Saída de Gabriel Medina da Rip Curl agita indústria do surf e pode marcar nova era nos patrocínios
Estará a acabar a era dos “patrocínios vitalícios” no surf?
A recente saída de Gabriel Medina da Rip Curl, após 16 anos de ligação, continua a gerar ondas — desta vez fora de água. O tema foi amplamente debatido no podcast Pinch My Salt (#107), apresentado por Sterling Spencer e Cousin Ryan, que analisaram o impacto desta decisão no futuro dos contratos, das marcas de surf e do próprio modelo de carreira dos surfistas profissionais.
Fim de uma era nos patrocínios?
Medina, tricampeão mundial e uma das maiores estrelas globais do surf, era visto como um exemplo clássico de relação de longo prazo entre atleta e marca. A sua saída levanta uma questão central: estará a acabar a era dos “patrocínios vitalícios” no surf?
No podcast, Spencer sugere que o mercado está a mudar rapidamente. Em vez de contratos longos com marcas core de surf, muitos atletas de topo procuram:
Acordos mais curtos e flexíveis
Parcerias com marcas fora do surf
Colaborações pontuais (“collabs”)
Maior controlo sobre imagem e receitas
Segundo os comentadores, o modelo tradicional — em que as marcas investiam fortemente em equipas, filmes de surf e carreiras de décadas — está a perder força.
Marcas históricas sob pressão
O debate levanta ainda dúvidas sobre o posicionamento de marcas históricas como Billabong, Quiksilver e Volcom. Estas empresas ajudaram a construir a cultura competitiva e mediática do surf nas últimas décadas, mas enfrentam hoje um mercado fragmentado e uma nova geração de atletas com prioridades diferentes.

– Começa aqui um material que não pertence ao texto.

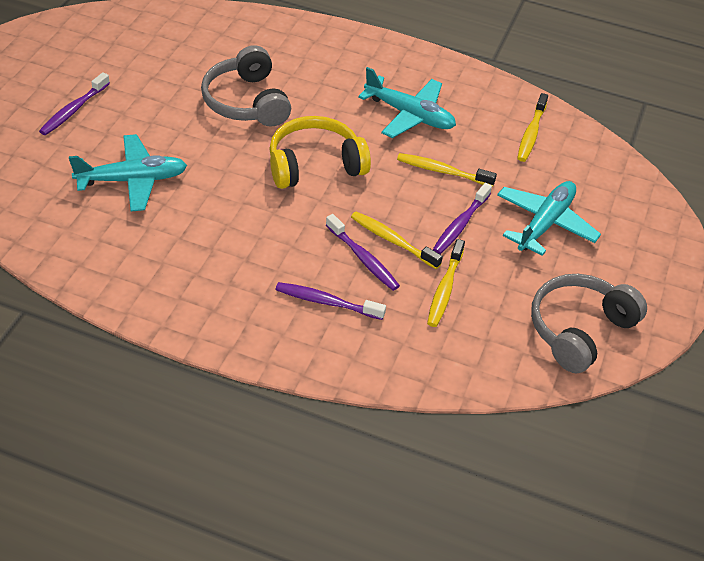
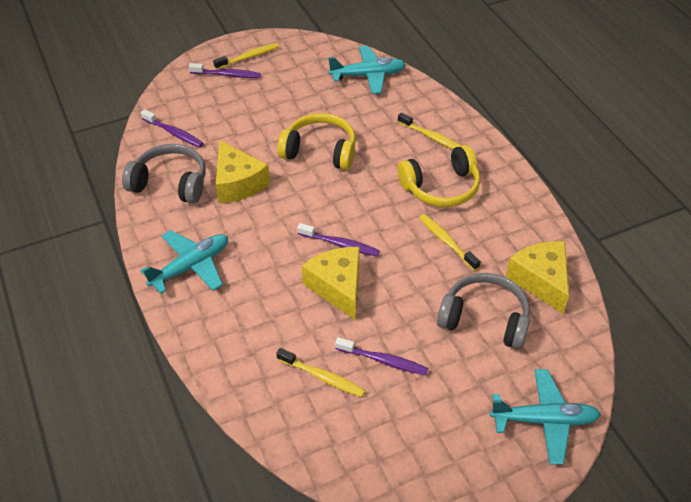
yellow cheese: none = 0 -> [216,140,270,203] [302,247,360,320] [506,241,569,314] = 3
yellow headphones: [269,116,371,189] = 1 -> [278,113,356,170] [398,145,480,207] = 2

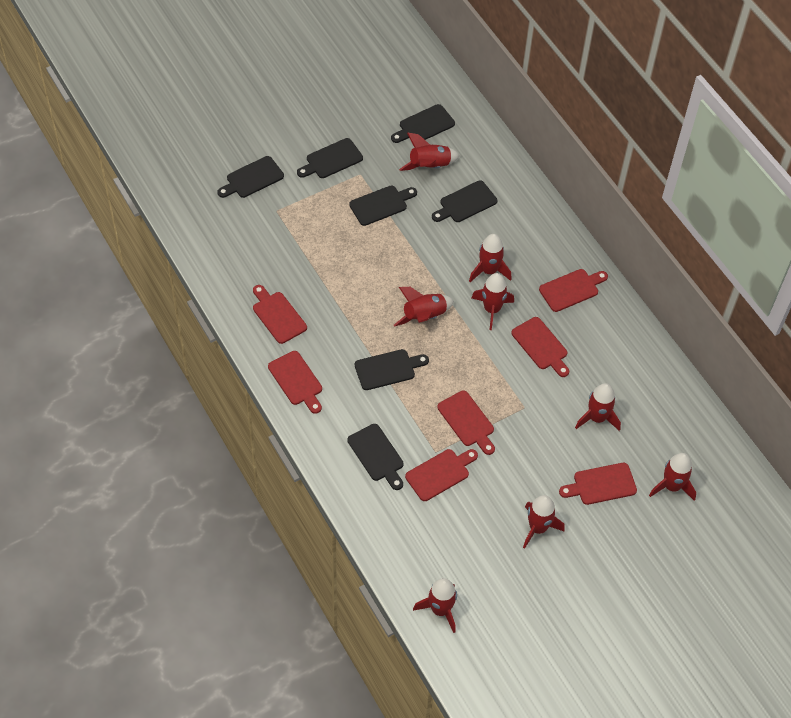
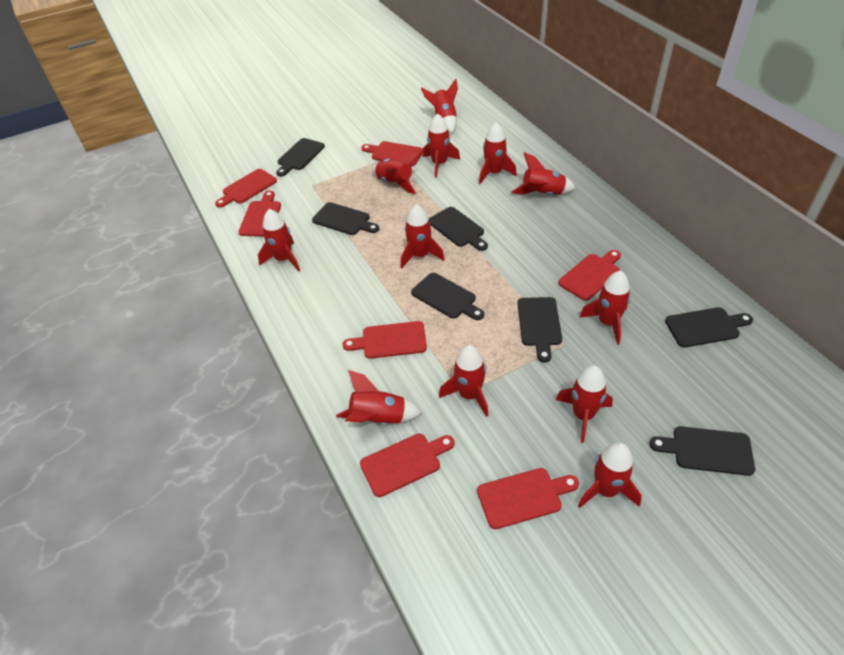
red rocket: [394,287,454,327] [399,133,460,171] [413,578,457,633] [469,234,512,282] [472,273,514,330] [523,495,565,548] [575,383,621,431] [649,453,696,501] = 8 -> [258,209,300,271] [336,370,422,425] [372,153,422,194] [401,204,445,268] [421,79,458,133] [423,113,460,177] [439,345,488,417] [479,122,517,184] [511,152,576,195] [556,365,613,443] [578,442,642,508] [579,271,631,344] = 12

A pergunta implícita é direta: as marcas já não conseguem oferecer o que os surfistas de elite procuram?
O surfista moderno é também criador de conteúdo
Outro ponto forte da conversa é a transformação do “pro surfer” em criador de conteúdo e entertainer. Vlogs, YouTube e podcasts estão a ganhar peso face aos tradicionais filmes de surf e campanhas de marca.
Exemplos como os projetos digitais de John John Florence são citados como sinal de uma mudança estrutural: o surfista pode hoje falar diretamente com a sua audiência, sem depender exclusivamente das marcas.

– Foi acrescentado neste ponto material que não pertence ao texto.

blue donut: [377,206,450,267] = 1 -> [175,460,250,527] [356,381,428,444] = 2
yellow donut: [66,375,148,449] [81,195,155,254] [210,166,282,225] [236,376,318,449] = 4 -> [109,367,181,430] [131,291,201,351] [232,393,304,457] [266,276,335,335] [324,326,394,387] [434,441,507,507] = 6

Isso altera o equilíbrio de poder. O atleta deixa de ser apenas “rosto de marca” e passa a ser também media channel.
Movimento estratégico ou sinal de rutura?
A saída de Medina pode ser vista de duas formas:
Movimento estratégico inteligente
Maior liberdade comercial
Possíveis contratos mais lucrativos
Diversificação de parcerias
Ou sinal de rutura na indústria
Fragilidade do modelo tradicional
Menor investimento das marcas core
Transição para um mercado mais instável
Seja qual for a leitura, uma coisa é clara: quando um dos maiores nomes do surf mundial muda de rumo, toda a indústria presta atenção.
2026 poderá ser ano de viragem
O debate do Pinch My Salt reflete uma perceção crescente dentro da comunidade: o surf profissional está em plena transição. Entre nostalgia da “velha guarda” e novas oportunidades digitais, o modelo de carreira do surfista de topo está a ser redesenhado.
A saída de Medina pode não ser o fim de uma era — mas é, no mínimo, um forte sinal de que ela está a mudar.